After download completes, copy the iso image to the location heat-jeos expects:

sudo cp Downloads/ubuntu-10.04.4-server-amd64.iso /var/lib/libvirt/images

Configure your host to work with Heat

Create SSH key and add it to the Nova sshkey list

ssh-keygen -t rsa  
nova keypair-add --pub_key ~/.ssh/id_rsa.pub ${USER}_key

Note: If running in a VM, modify /etc/libvirt/qemu/networks/default.xml: change network to not conflict with host (default 192.168.122.x)

sudo service libvirt-bin restart

If dnsmasq is not running on the default network

sudo virsh net-destroy default
sudo virsh net-start default

Configure libguestfs (required by Oz) to work in latest Ubuntu 12

Some files shipped with Ubuntu 12 are incompatible with libguestfs used by the image creation software Oz. To allow heat-jeos to work properly, run the following commands:

sudo chmod 644 /boot/vmlinuz*
sudo update-guestfs-appliance

Note: For more details see: http://permalink.gmane.org/gmane.comp.emulators.guestfs/1382 and http://libguestfs.org/guestfs-faq.1.html

Note: If you want to create F17 images, you may need a new libguestfs binary of version 1.18.0 or later. Ubuntu Precise may not have this version yet.

You can use the Debian Wheezy version including the [guestfs shared library](http://packages.debian.org/wheezy/amd64/libguestfs0/download), the [tools](http://packages.debian.org/wheezy/amd64/libguestfs-tools/download) and the and the [python libraries](http://packages.debian.org/wheezy/amd64/python-guestfs/download).

Create the Heat JEOS image

sudo -E heat-jeos -y create U10-x86_64-cfntools --register-with-glance

Note: The -E option to sudo preserves the environment, specifically the keystone credentials, when heat-jeos is run as root.

Note: heat-jeos must be run as root in order to create the cfntools disk image.

Experiment with Heat

Execute the heat api services

sudo heat-engine &
sudo heat-api & 
sudo heat-api-cfn & 
sudo heat-api-cloudwatch &

Run the debian wordpress example

heat stack-create wordpress --template-file=templates/WordPress_Single_Instance_deb.template --parameters="InstanceType=m1.xlarge;DBUsername=${USER};DBPassword=verybadpassword;KeyName=${USER}_key;LinuxDistribution=U10"

List stacks

heat stack-list

List stack events

heat event-list wordpress

Describe the wordpress stack

heat stack-show wordpress

Note: After a few seconds, the Status should change from IN_PROGRESS to CREATE_COMPLETE.

Verify instance creation

Because the software takes some time to install from the repository, it may be a few minutes before the Wordpress intance is in a running state.

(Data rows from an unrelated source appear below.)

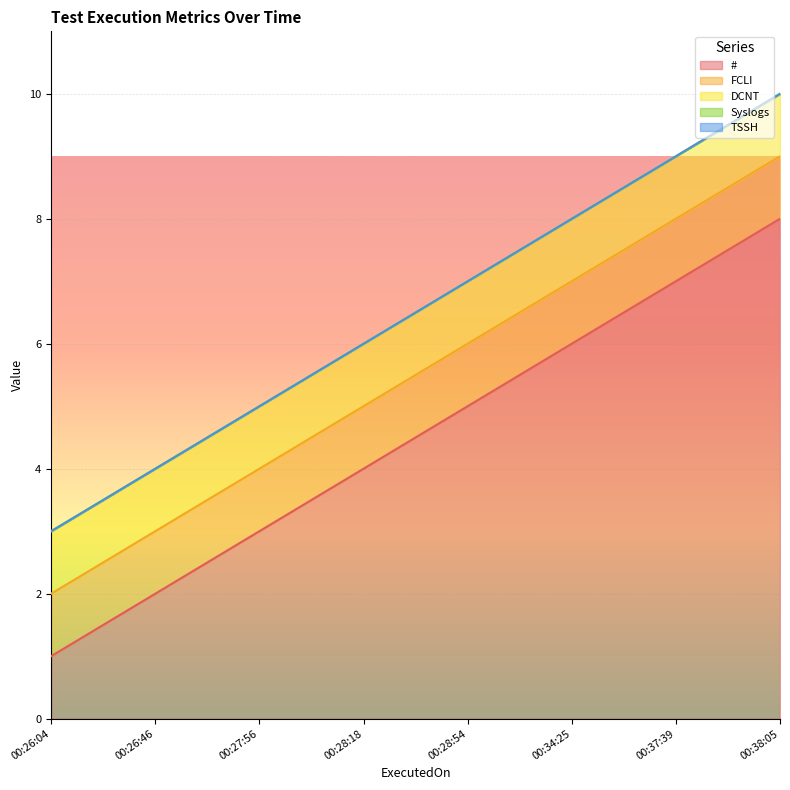

Reading right to left, extract all data points from this chart.

FCLI: 2024-01-03 00:38:05=1	2024-01-03 00:37:39=1	2024-01-03 00:34:25=1	2024-01-03 00:28:54=1	2024-01-03 00:28:18=1	2024-01-03 00:27:56=1	2024-01-03 00:26:46=1	2024-01-03 00:26:04=1
TSSH: 2024-01-03 00:38:05=0	2024-01-03 00:37:39=0	2024-01-03 00:34:25=0	2024-01-03 00:28:54=0	2024-01-03 00:28:18=0	2024-01-03 00:27:56=0	2024-01-03 00:26:46=0	2024-01-03 00:26:04=0
DCNT: 2024-01-03 00:38:05=1	2024-01-03 00:37:39=1	2024-01-03 00:34:25=1	2024-01-03 00:28:54=1	2024-01-03 00:28:18=1	2024-01-03 00:27:56=1	2024-01-03 00:26:46=1	2024-01-03 00:26:04=1
Syslogs: 2024-01-03 00:38:05=0	2024-01-03 00:37:39=0	2024-01-03 00:34:25=0	2024-01-03 00:28:54=0	2024-01-03 00:28:18=0	2024-01-03 00:27:56=0	2024-01-03 00:26:46=0	2024-01-03 00:26:04=0
#: 2024-01-03 00:38:05=8	2024-01-03 00:37:39=7	2024-01-03 00:34:25=6	2024-01-03 00:28:54=5	2024-01-03 00:28:18=4	2024-01-03 00:27:56=3	2024-01-03 00:26:46=2	2024-01-03 00:26:04=1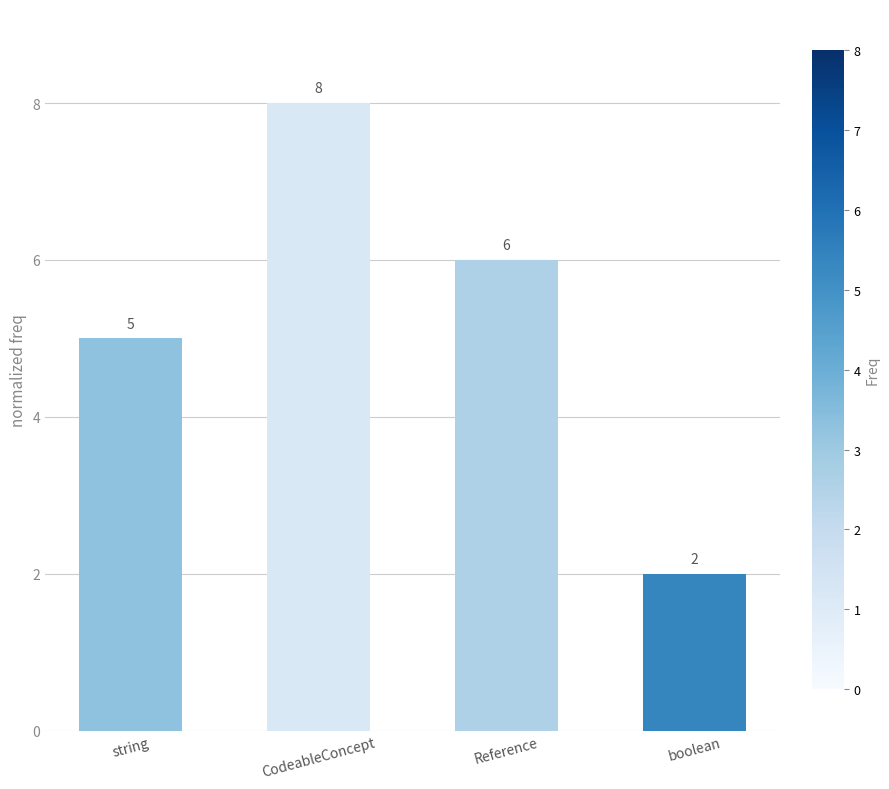

How many categories are shown in the chart?

4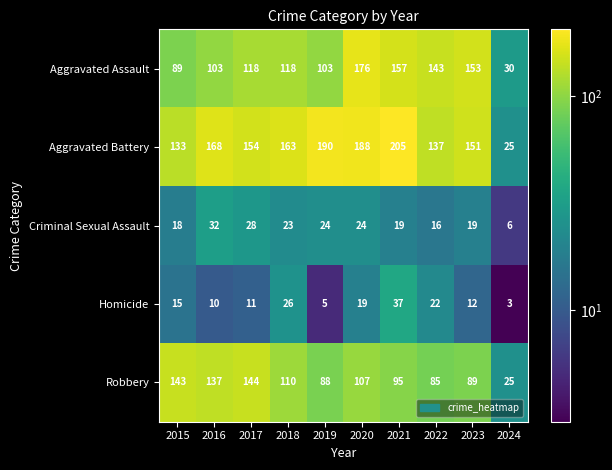

How many data points does each series have?

10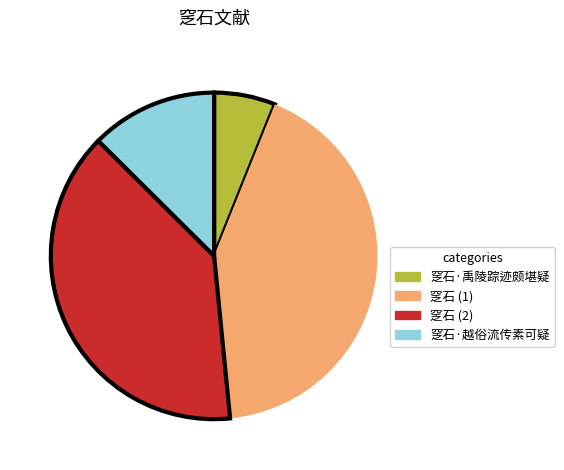

Is there a majority slice in this chart?

No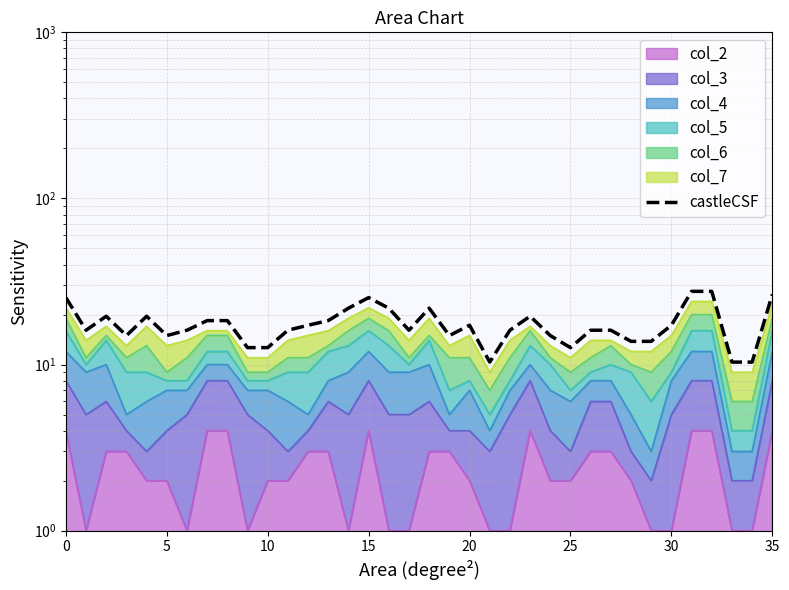

How many data points are less than 16?

12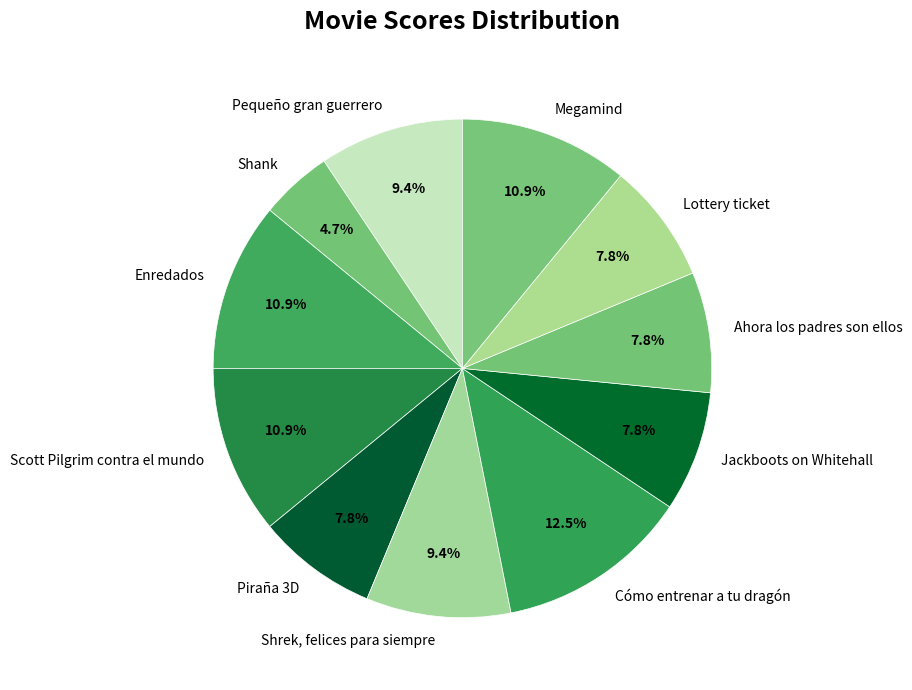

What is the ratio of the value at Pequeño gran guerrero to the value at Shank?

2.0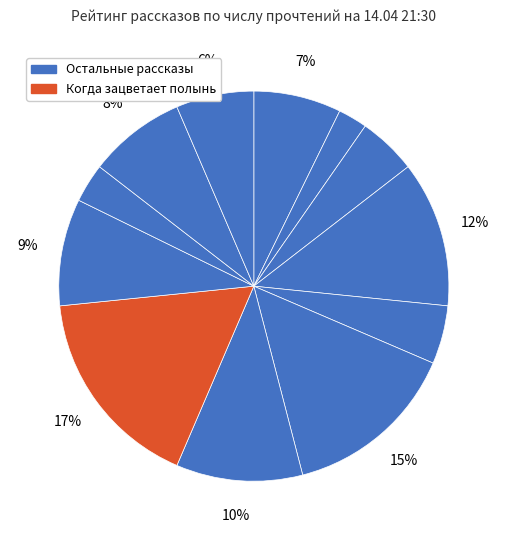

Count the number of slices in the pie.

12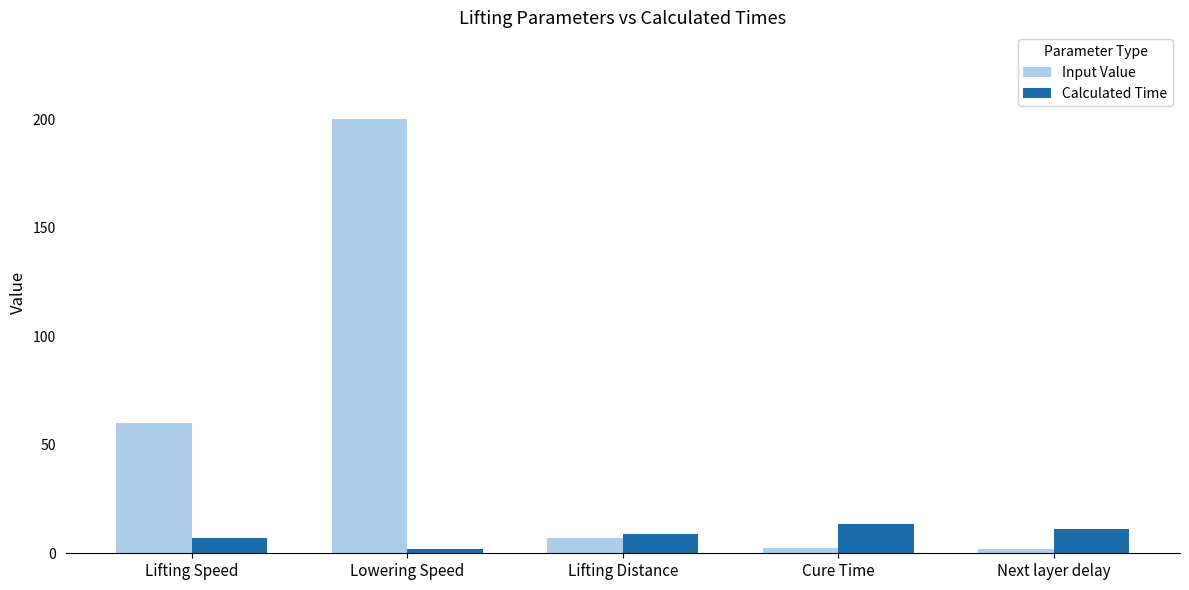

Between Lowering Speed and Cure Time, which series saw the biggest shift?

Input Value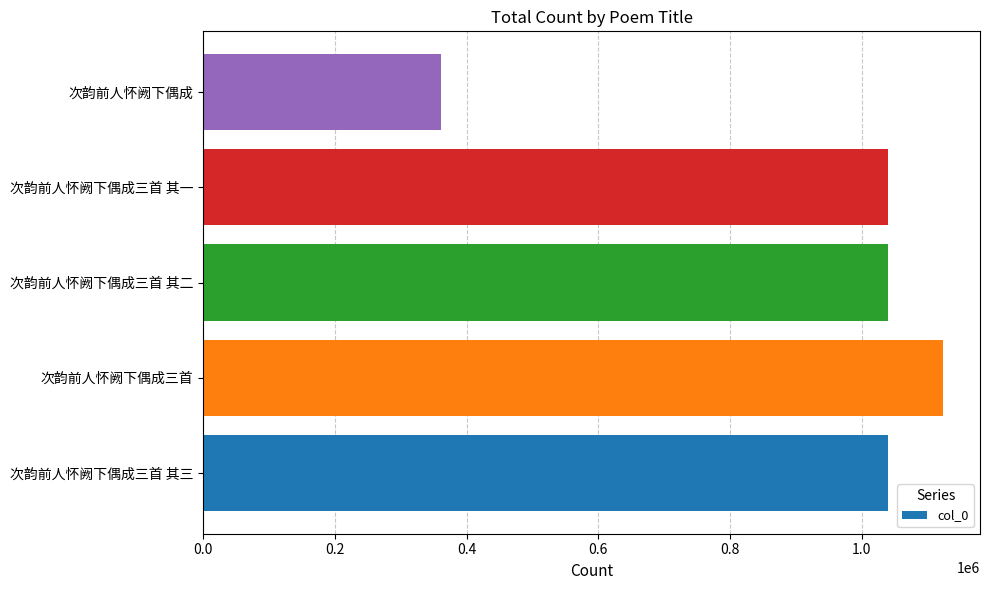

The value at 次韵前人怀阙下偶成三首 is 1123375. True or false?

True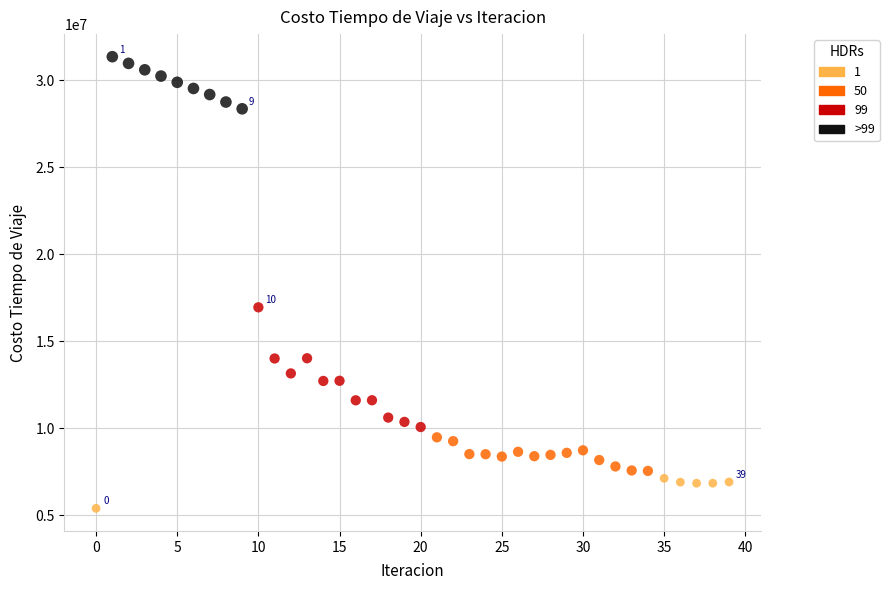

Which series reaches the maximum Y coordinate?

>99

Point a web browser at the location given by the WebsiteURL Output as shown by heat show-stack wordpress::

wget ${WebsiteURL}

Delete the instance when done

heat stack-delete wordpress
heat stack-list

Note: This operation will show no running stack.

Troubleshooting

If you encounter issues running heat, see if the solution to the issue is documented on the Troubleshooting wiki page. If not, let us know about the problem in the #heat IRC channel on freenode.